Mycobacterium fallax

Scientific classification
- Domain: Bacteria
- Kingdom: Bacillati
- Phylum: Actinomycetota
- Class: Actinomycetia
- Order: Mycobacteriales
- Family: Mycobacteriaceae
- Genus: Mycobacterium
- Species: M. fallax
- Binomial name: Mycobacterium fallax Lévy-Frébault, V. et al. 1983, ATCC 35219

= Mycobacterium fallax =

- Authority: Lévy-Frébault, V. et al. 1983, ATCC 35219

Species of bacterium

Mycobacterium fallax is a species of the phylum Actinomycetota (Gram-positive bacteria with high guanine and cytosine content, one of the dominant phyla of all bacteria), belonging to the genus Mycobacterium.

==Description==
Gram-positive, nonmotile and acid-fast rods (0.5 – 1 μm long) except for a small number (less than 20%) of cyanophil forms.

Colony characteristics
- Large, eugonic, buff coloured and rough colonies (Löwenstein-Jensen medium at 30 °C).
- Cauliflower-like morphology, resembling M. tuberculosis colonies. Cord formation at the edges of colonies (Middlebrook 7H10 agar at 30 °C).

Physiology
- Rapid growth at 30 °C, but not at 37 °C, on Löwenstein-Jensen or Middlebrook 7H10 media.
- Susceptible to ethambutol, rifampin and kanamycin.
- Resistant to isoniazid, pyrazinamide and streptomycin.
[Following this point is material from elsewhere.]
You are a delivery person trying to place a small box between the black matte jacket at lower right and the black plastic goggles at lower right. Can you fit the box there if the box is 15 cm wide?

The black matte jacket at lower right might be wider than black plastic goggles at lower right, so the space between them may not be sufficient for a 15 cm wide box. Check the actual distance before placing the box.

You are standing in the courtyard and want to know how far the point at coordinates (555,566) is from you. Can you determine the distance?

Differential characteristics
- Similarities to M. tuberculosis include colony morphology, thermolabile catalase, positive nitrate reductase; differences are negative reactions for niacin production and rapid growth at 30 °C.

==Pathogenesis==
- Not known. Biosafety level 1.

==Type strain==
- Isolated from environmental sources in France and the former Czechoslovakia. Strain ATCC 35219 = CCUG 37584 = CIP 81.39 = DSM 44179 = JCM 6405.